I don’t think any genuine questions are ‘too newbie to ask’ around these forums so no worries
Completing the DL course without access to a GPU would not work very well. There is a lot of hands on exercises that are part of the learning process.
Many people go the machine in the cloud route (that is how I have started myself). GCP now gives you 300$ to use over a 12 month period and I think both Kaggle kernels and google colab now let you use a GPU. But probably spinning up your own machine is the preferred option. In that case it is GCP, AWS or providers such as paperspace.
This info might be a bit date - if anyone would be kind enough to share how they went about completing part 1 recently without having access to a GPU on local computer, that would be great
Thanks, @radek !
This is maybe the excuse I need to splurge on a new laptop. Due to upcoming travel, I will need to wait a month or so, but in the meantime I can start shopping around, so if anyone can follow up with ideas as to a minimal setup (i.e. best bang for the buck on the low end) that’ll be helpful. My use case is scientific programming with Python and this course.
Thanks in advance, and feel free to divert me to a more appropriate forum for this sort of information, as I assume “laptop recommendations” may be a bit off topic here.
Actually, you may find this Laptop Thread Useful.
However, do note that I went for a laptop only because that was my only option. You can get much much better options if you go for a ‘Rig’ setup.
GCP could be a good go since they’d give you 300$ credits.
If you’re a student, you can get 150$ credits on AWS Educate.
If these aren’t good options, you could check out the ML For practitioners course for the month.
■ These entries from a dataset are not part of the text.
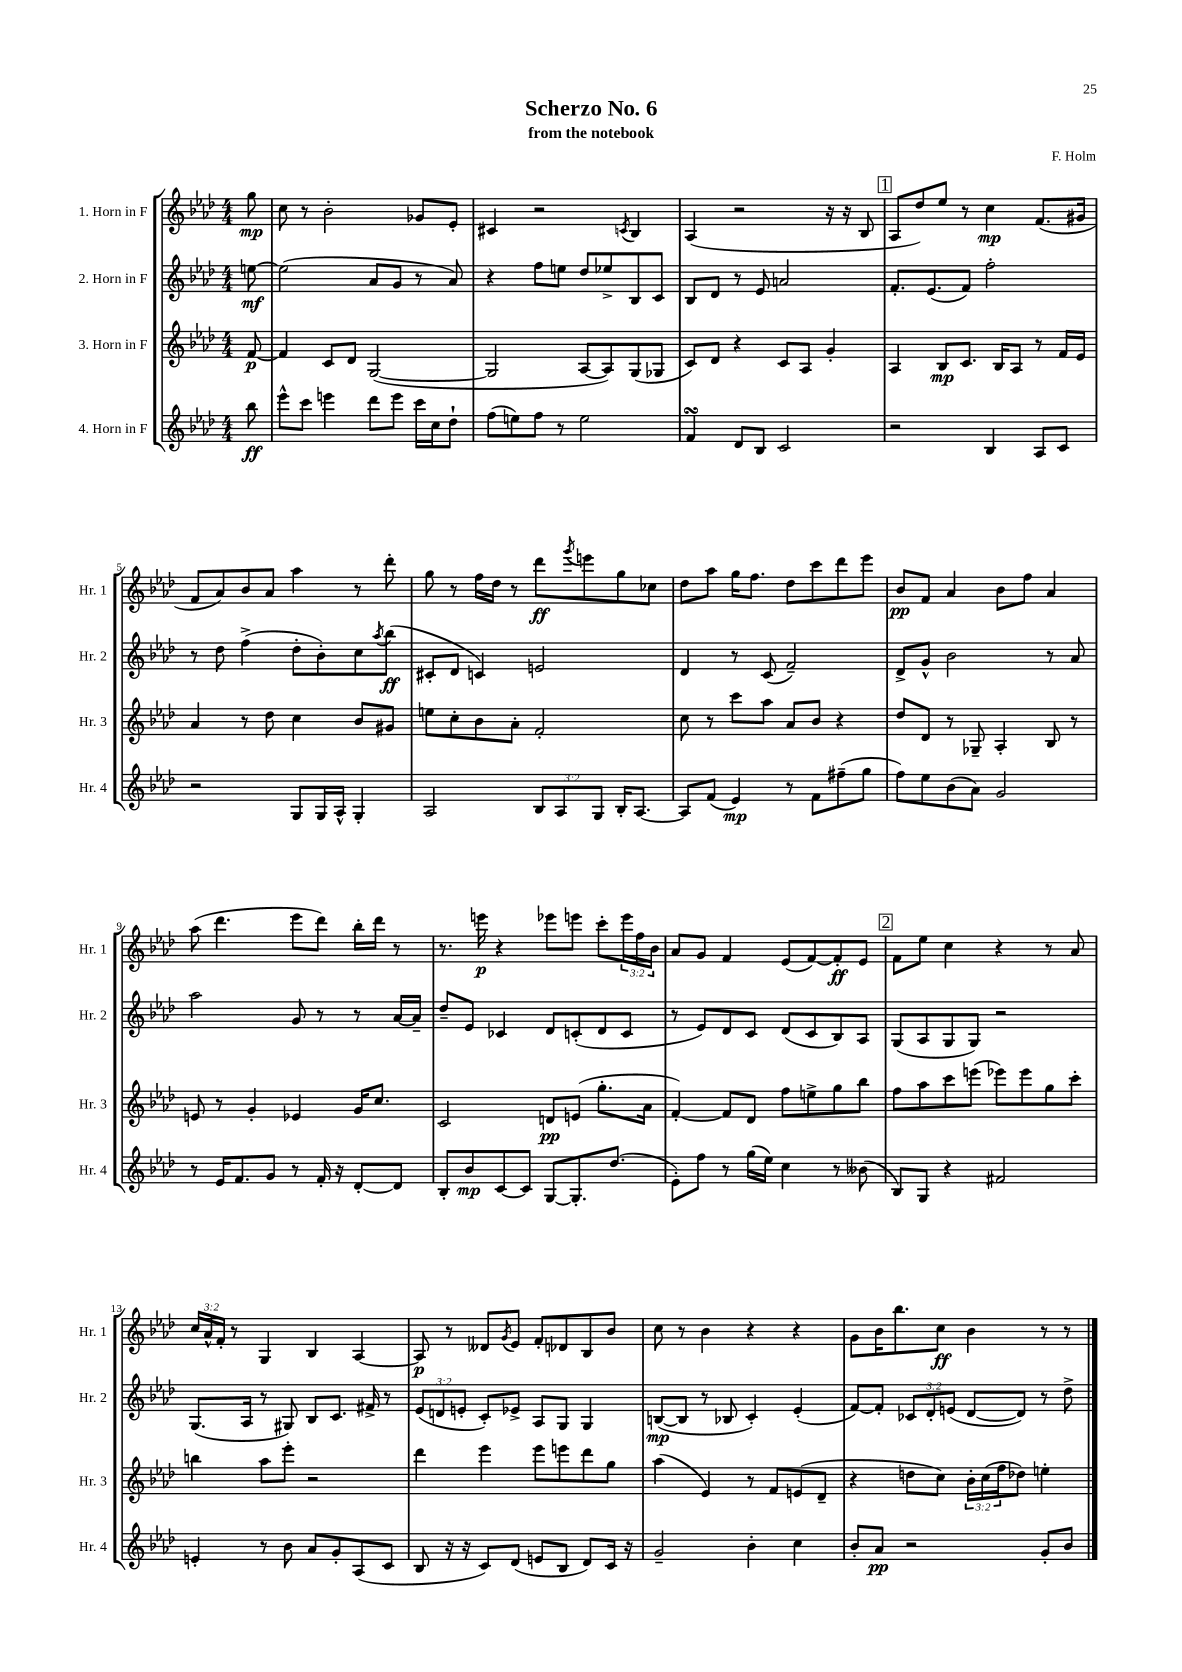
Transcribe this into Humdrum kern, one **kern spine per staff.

**kern	**kern	**kern	**kern
*staff4	*staff3	*staff2	*staff1
*clefG2	*clefG2	*clefG2	*clefG2
*k[b-e-a-d-]	*k[b-e-a-d-]	*k[b-e-a-d-]	*k[b-e-a-d-]
*M4/4	*M4/4	*M4/4	*M4/4
8bb-\	[8f/	[8ee\	8gg\
=	=	=	=
8eee-^^\L	4f/]	(2ee\]	8cc\
8ccc\J	.	.	8r
4eee\	8c/L	.	2b-'\
.	8d-/J	.	.
8ddd-\L	([2G/	8a-/L	.
8eee\J	.	8g/J	.
16ccc\LL	.	8r	8g-/L
16cc\J	.	.	.
8dd-`\J	.	8a-/)	8e-'/J
=	=	=	=
(8ff\L	2G/]	4r	4c#/
8ee\)	.	.	.
8ff\J	.	8ff\L	2r
8r	.	8ee\J	.
2ee\	[8A-/L	8dd-/L	.
.	8A-/])	8ee-^/	.
.	.	.	8qc/
.	(8G/	8B-/	4B-/
.	8G-/J	8c/J	.
=	=	=	=
4f/	8c/L)	8B-/L	(4A-/
.	8d-/J	8d-/J	.
8d-/L	4r	8r	2r
8B-/J	.	8e-/	.
2c/	8c/L	2a/	.
.	8A-/J	.	.
.	4g'/	.	16r
.	.	.	16r
.	.	.	8B-/
=	=	=	=
2r	4A-/	8.f'/L	8A-/L
.	.	.	8dd-/)
.	.	(8.e-/	.
.	8B-/L	.	8ee-/J
.	8.c/J	8f/J)	8r
4B-/	.	2ff'\	4cc\
.	16B-/LK	.	.
.	8A-/J	.	.
8A-/L	8r	.	(8.f/L
8c/J	16f/LL	.	.
.	16e-/JJ	.	16g#/Jk
=	=	=	=
2r	4a-/	8r	8f/L
.	.	8dd-\	8a-/)
.	8r	(4ff^\	8b-/
.	8dd-\	.	8a-/J
8G/L	4cc\	8dd-'\L	4aa-\
16G/L	.	8b-'\)	.
16A-^^/JJ	.	.	.
4G'/	8b-/L	8cc\	8r
.	.	8qaa-/	.
.	8g#/J	(8bb-\J	8ddd-'\
=	=	=	=
2A-/	8ee\L	8c#'/L	8gg\
.	8cc'\	8d-/J	8r
.	8b-\	4c/)	16ff\LL
.	.	.	16dd-\JJ
.	8a-'\J	.	8r
12B-/L	2f'/	2e/	8ddd-\L
12A-/	.	.	.
.	.	.	8qggg/
.	.	.	8eee\
12G/J	.	.	.
16B-'/LK	.	.	8gg\
[8.A-/J	.	.	.
.	.	.	8cc-\J
=	=	=	=
8A-/]L	8cc\	4d-/	8dd-\L
(8f/J	8r	.	8aa-\J
4e-/)	8ccc\L	8r	16gg\LK
.	.	.	8.ff\J
.	8aa-\J	(8c/	.
8r	8a-/L	2f~/)	8dd-\L
8f\L	8b-/J	.	8ccc\
(8ff#~\	4r	.	8ddd-\
8gg\J	.	.	8eee-\J
=	=	=	=
8ff\L)	8dd-/L	8d-^/L	8b-/L
8ee-\	8d-/J	8g^^/J	8f/J
(8b-\	8r	2b-\	4a-/
8a-\J)	8G-~/	.	.
2g/	4A-'/	.	8b-\L
.	.	.	8ff\J
.	8B-/	8r	4a-/
.	8r	8a-/	.
=	=	=	=
8r	8e/	2aa-\	(8aa-\
16e-/LK	8r	.	4.ddd-\
8.f/	.	.	.
.	4g'/	.	.
8g/J	.	.	.
8r	4e-/	8g/	8eee-\L
16f'/	.	8r	8ddd-\J)
16r	.	.	.
[8d-'/L	16g/LK	8r	16bb-'\LL
.	8.cc/J	.	16ddd-\JJ
8d-/]J	.	[16a-/LL	8r
.	.	16a-~/]JJ	.
=	=	=	=
8B-'/L	2c/	8dd-~/L	8.r
8b-/	.	8e-/J	.
.	.	.	16eee\
[8c/	.	4c-/	4r
8c/]J	.	.	.
[8G/L	8d/L	8d-/L	8eee-\L
8.G'/]	(8e/J	(8c'/	8eee\J
.	8.gg'\L	8d-/	8ccc'\L
(8.dd-/J	.	.	.
.	.	8c/J	24eee\L
.	.	.	24ff\
.	16a-\Jk	.	.
.	.	.	24b-\JJ
=	=	=	=
8e-'\L)	[4f'/)	8r	8a-/L
8ff\J	.	8e-/L)	8g/J
8r	8f/]L	8d-/	4f/
(16gg\LL	8d-/J	8c/J	.
16ee-\JJ)	.	.	.
4cc\	8ff\L	(8d-/L	(8e-/L
.	8ee^\	8c/	[8f/)
8r	8gg\	8B-/)	8f'/]
(8b--\	8bb-\J	8A-/J	8e-/J
=	=	=	=
8B-/L)	8ff\L	(8G/L	8f\L
8G/J	8aa-\	8A-/	8ee-\J
4r	8ccc\	8G/	4cc\
.	(8eee\J	8G/J)	.
2f#/	8eee-\L)	2r	4r
.	8eee-\	.	.
.	8gg\	.	8r
.	8ccc'\J	.	8a-/
=	=	=	=
4e'/	4bb\	(8.G/L	24cc/LL
.	.	.	24a-^^/
.	.	.	24f'/JJ
.	.	.	8r
.	.	16A-/Jk	.
8r	8aa-\L	8r	4G/
8b-\	8eee-'\J	8G#/)	.
8a-/L	2r	8B-/L	4B-/
8g'/	.	8.c/J	.
(8A-/	.	.	[4A-/
.	.	16f#^/	.
8c/J	.	8r	.
=	=	=	=
8B-/	4ddd-\	(12e-/L	8A-/]
.	.	12d/	.
16r	.	.	8r
.	.	12e'/J	.
16r	.	.	.
8c/L)	4eee-\	8c'/L)	8d--/L
.	.	.	8qg/
(8d-/J	.	8e-^/J	8e-/J
8e/L	8eee-\L	8A-/L	8f'/L
8B-/J	8eee\	8G/J	8d-/
8d-/L)	8ddd-\	4G/	8B-/
16c/Jk	8gg\J	.	8b-/J
16r	.	.	.
=	=	=	=
2g~/	(4aa-\	([8B/L	8cc\
.	.	8B/]J	8r
.	4e-/)	8r	4b-\
.	.	8B-/	.
4b-'\	8r	4c'/)	4r
.	8f/L	.	.
4cc\	(8e/	(4e-'/	4r
.	8d-~/J	.	.
=	=	=	=
8b-'/L	4r	[8f/L)	8g\L
8a-/J	.	8f'/]J	16b-\K
.	.	.	8.bb-\
2r	8dd\L	12c-/L	.
.	.	12d-'/	.
.	8cc\J)	.	8cc\J
.	.	(12e/J	.
.	24b-'\LL	[8d-/L	4b-\
.	(24cc\	.	.
.	24ff\J	.	.
.	8dd-\J)	8d-/]J)	.
8g'/L	4ee'\	8r	8r
8b-/J	.	8dd-^\	8r
==	==	==	==
*-	*-	*-	*-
GCP looks to be the easiest solution to start with. I’ll search the forums to see if there are others who’ve gone this route, investigate potential pitfalls, etc.
Can you provide a link to the ML for Practitioners course you referred to?
Also, GCP might ask you to debit your account with 70$ credits upfront (for security reasons), it’s still a much better option than no GPU or using a collab (Collab is unreliable and sometimes very slow)
Very helpful. Thanks again, Sanyam!
Jeremy mentions some good options in lesson 1.
I’d go for Paperspace if I were you.
Did you happen to use GCP?
I set up an account on GCP and launched a Jupyter NB (with GPU) by following this tutorial
I was able to set it up. I tried running the minst_cnn example provided in keras github repo (link).
This took around 70 sec per epoch (I had set up my instance with 1 GPU (Tesla K80) and 8 vCPU.
I also tried out the Crestle service. The same example ran much faster - just 9 sec/epoch.
I am unable to figure out why there is such a huge difference. Any thoughts?
Sorry - I am not sure. I have not used GCP. Not really sure how it works. Also, I think that if you use collaboratory the GPU is shared. On the other hand, pending on other specs as well, I wouldn’t be too surprised to see an order of magnitude difference between K80 and a V100 (if that is what you used with Crestle).